■ GOAL: Write out the lines below word for word, leaving the pictures out.

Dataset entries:
>>>

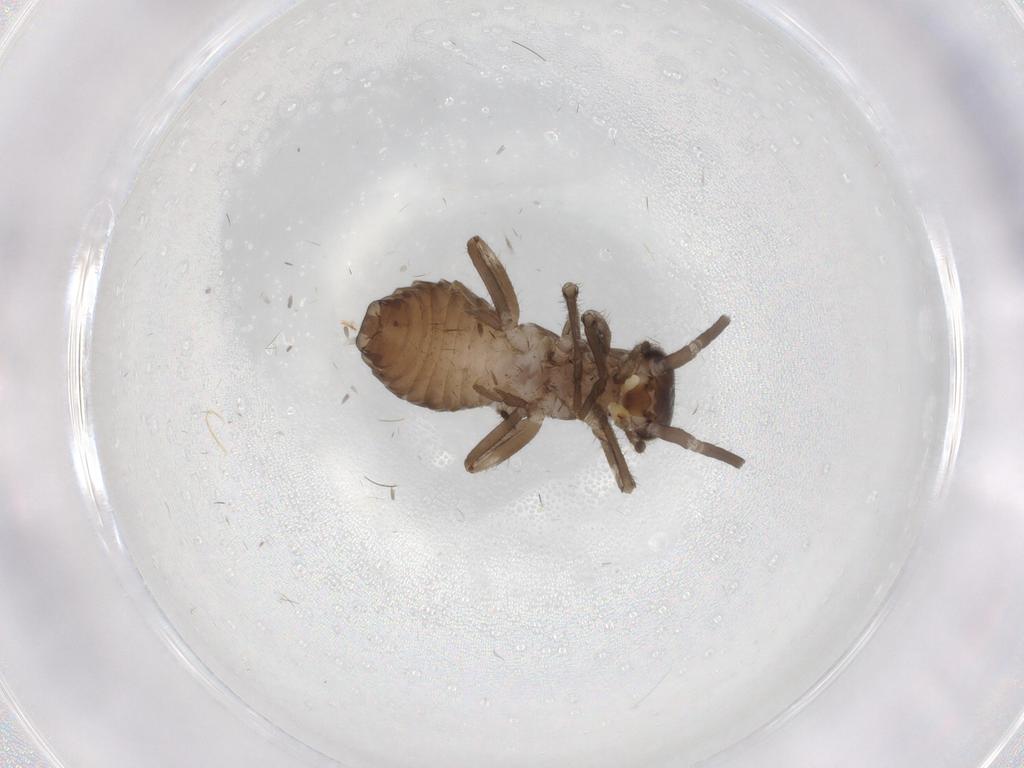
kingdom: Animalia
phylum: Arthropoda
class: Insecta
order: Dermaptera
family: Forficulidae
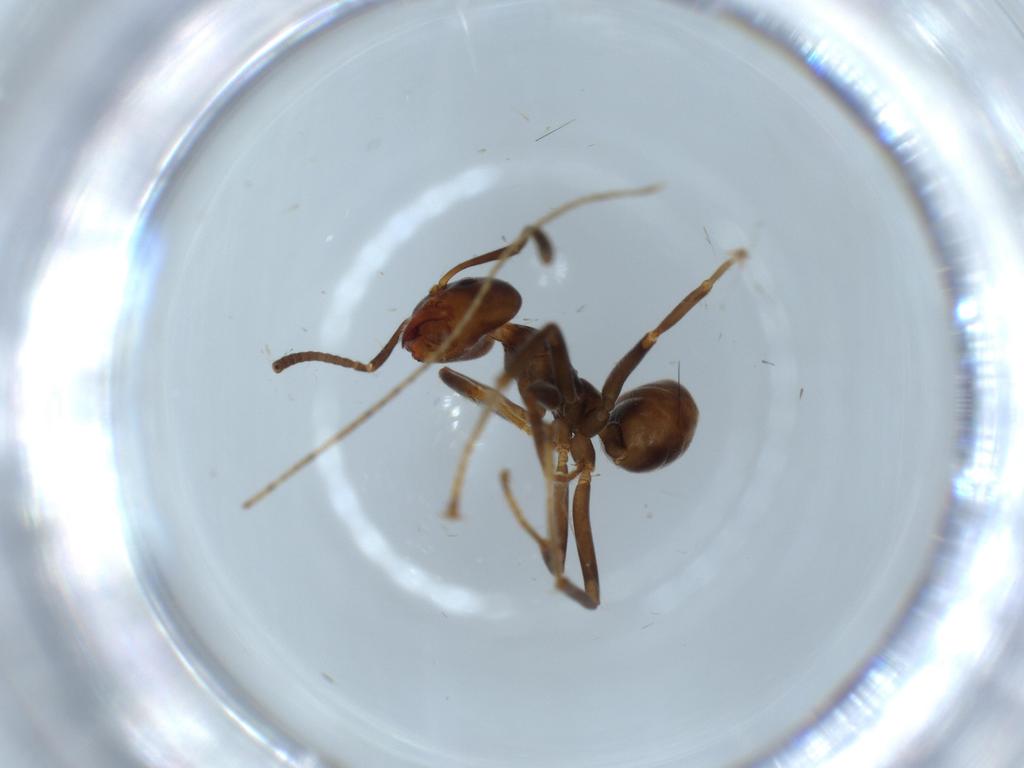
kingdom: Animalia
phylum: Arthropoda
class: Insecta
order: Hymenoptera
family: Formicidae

<<<

■ OUTPUT:
kingdom: Animalia
phylum: Arthropoda
class: Insecta
order: Dermaptera
family: Forficulidae
kingdom: Animalia
phylum: Arthropoda
class: Insecta
order: Hymenoptera
family: Formicidae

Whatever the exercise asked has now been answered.